Using the string "which" as the key, pull each matching line out of the records below.
------------------------------------
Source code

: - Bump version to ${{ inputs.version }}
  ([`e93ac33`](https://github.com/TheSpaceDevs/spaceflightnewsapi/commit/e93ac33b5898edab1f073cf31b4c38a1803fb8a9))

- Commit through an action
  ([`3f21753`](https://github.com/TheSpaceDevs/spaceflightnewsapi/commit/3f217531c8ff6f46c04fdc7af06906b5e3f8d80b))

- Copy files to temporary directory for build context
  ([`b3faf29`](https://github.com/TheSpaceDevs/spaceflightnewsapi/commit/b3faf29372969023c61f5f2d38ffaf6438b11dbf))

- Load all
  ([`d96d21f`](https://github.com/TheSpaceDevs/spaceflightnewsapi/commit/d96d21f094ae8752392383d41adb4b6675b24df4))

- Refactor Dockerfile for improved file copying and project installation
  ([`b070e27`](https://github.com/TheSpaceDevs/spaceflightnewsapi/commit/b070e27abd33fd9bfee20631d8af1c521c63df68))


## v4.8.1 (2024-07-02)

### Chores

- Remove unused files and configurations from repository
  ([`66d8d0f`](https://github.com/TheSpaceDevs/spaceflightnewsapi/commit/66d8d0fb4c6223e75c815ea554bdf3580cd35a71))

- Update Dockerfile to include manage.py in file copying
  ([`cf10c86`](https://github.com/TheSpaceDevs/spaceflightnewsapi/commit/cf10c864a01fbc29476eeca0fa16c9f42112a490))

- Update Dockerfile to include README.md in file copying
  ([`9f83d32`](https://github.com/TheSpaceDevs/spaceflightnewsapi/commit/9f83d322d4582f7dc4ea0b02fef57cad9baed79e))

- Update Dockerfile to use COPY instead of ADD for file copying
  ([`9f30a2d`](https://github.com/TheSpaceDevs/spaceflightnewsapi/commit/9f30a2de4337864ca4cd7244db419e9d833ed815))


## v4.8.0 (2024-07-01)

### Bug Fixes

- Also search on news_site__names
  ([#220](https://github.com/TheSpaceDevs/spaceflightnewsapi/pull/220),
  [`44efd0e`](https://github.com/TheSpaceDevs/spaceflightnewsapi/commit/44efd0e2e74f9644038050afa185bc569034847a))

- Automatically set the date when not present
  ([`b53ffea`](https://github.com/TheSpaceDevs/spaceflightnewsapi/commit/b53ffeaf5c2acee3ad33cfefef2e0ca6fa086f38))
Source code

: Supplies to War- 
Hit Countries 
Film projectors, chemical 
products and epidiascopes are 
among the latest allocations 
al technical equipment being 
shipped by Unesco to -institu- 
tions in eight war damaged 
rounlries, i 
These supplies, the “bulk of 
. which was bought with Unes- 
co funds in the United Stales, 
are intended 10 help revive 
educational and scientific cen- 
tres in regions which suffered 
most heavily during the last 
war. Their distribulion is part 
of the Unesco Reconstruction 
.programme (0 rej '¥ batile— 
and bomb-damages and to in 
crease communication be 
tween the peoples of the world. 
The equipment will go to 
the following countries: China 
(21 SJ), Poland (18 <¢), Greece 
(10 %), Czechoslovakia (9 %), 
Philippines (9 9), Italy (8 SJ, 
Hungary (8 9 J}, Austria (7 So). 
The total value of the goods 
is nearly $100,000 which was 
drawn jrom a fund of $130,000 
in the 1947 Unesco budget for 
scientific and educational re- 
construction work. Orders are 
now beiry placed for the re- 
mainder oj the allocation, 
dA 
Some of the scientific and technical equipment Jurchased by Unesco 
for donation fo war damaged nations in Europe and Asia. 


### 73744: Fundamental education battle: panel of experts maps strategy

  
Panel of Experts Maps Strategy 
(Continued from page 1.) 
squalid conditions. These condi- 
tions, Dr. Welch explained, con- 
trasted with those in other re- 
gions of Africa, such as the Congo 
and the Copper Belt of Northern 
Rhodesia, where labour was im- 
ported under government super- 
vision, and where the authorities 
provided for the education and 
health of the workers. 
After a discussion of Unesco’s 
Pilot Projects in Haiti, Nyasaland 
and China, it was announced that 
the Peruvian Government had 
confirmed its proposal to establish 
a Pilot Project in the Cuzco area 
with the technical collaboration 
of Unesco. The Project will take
------------------------------------
Response box:
. which was bought with Unes- 
tres in regions which suffered 
is nearly $100,000 which was 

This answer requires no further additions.